Pros and cons of debentures

For those who are thinking of taking advantage of the debentures’ window of opportunity in the short term, there are some points that should be observed, according to experts.

Luciana Ikedo highlights the rating (credit grade) of the issuer, which should preferably be AAA (the highest) or close to it. She mentions that the investor must also observe the duration (duration of investment or average term in which the investor will receive the capital invested and interest) and the liquidity of the securities, which is important if you need to sell them before maturity.

Luciana also explains that due to a recent regulatory change, as of January 2023, debentures will have their yield marked to market, and no longer on the yield curve, as used in the study by Bradesco BBI.

If the investor who bought a security with IPCA remuneration plus 6% per year observed this remuneration daily in his account, next year he will have the price of the security accounted for according to the value negotiated in the market each day. “In this case, there may be a premium or discount on the fees. For those who intend to take the assets to maturity, nothing changes, but for those who did not follow the changes in the yield curve, it will be great news”, says Luciana. The change should add volatility to the debentures.

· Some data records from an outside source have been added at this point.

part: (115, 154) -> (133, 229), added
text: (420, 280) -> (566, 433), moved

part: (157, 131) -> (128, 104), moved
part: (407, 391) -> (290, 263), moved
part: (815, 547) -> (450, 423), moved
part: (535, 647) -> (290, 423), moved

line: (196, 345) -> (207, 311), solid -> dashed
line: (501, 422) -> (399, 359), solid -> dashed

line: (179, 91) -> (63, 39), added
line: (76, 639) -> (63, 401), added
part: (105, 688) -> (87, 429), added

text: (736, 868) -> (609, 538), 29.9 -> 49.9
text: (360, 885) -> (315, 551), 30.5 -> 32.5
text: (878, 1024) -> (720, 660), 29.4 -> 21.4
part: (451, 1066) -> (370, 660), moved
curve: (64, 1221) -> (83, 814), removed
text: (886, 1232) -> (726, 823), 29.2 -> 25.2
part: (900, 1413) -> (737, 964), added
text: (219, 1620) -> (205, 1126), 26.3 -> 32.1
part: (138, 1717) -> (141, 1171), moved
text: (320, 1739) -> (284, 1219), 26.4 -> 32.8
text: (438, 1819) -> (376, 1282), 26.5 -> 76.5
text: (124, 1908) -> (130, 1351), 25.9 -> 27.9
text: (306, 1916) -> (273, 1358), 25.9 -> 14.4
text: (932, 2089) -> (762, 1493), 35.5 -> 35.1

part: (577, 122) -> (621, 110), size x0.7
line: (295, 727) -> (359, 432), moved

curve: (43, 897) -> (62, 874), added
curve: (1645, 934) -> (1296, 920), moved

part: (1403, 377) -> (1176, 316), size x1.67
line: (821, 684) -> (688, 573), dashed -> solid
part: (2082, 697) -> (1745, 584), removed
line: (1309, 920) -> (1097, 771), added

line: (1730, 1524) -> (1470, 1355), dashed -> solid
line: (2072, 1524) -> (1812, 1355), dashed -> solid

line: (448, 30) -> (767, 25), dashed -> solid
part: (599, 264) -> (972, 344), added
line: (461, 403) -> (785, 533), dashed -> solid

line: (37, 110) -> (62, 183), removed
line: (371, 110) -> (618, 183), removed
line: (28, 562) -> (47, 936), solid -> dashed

Thinking specifically about the electricity sector, Luciana reinforces that depending on the segment in which it operates – generation, transmission or distribution – debentures can also offer higher premiums, considering the risk. A distribution company, more exposed to default, may eventually offer higher interest rates on debentures than a transmission company.

Among the risks of investing in debentures, Waldemar Junior, from DV Invest, cites the lack of protection by the FGC (Credit Guarantee Fund), which would end up justifying the higher returns compared to bank securities that have this “insurance”.

To ensure that the resource is not lost, in case the company is unable to honor its commitments, it is essential to observe the guarantees offered, which can be physical assets that the company has to settle debts in times of difficulty. Some experts have reservations that companies with a high risk rating do not usually offer guarantees. Therefore, it is best to balance risk and return.

Waldemar Junior also highlights the covenants – contractual commitments to protect the interest of creditors – widely used by companies that issue debentures in the energy and sanitation sector. “It is a strategy that the company presents to the debenture holder, that it will pursue this goal without having to take financial risk and not having to settle its obligations in advance”, highlights the analyst.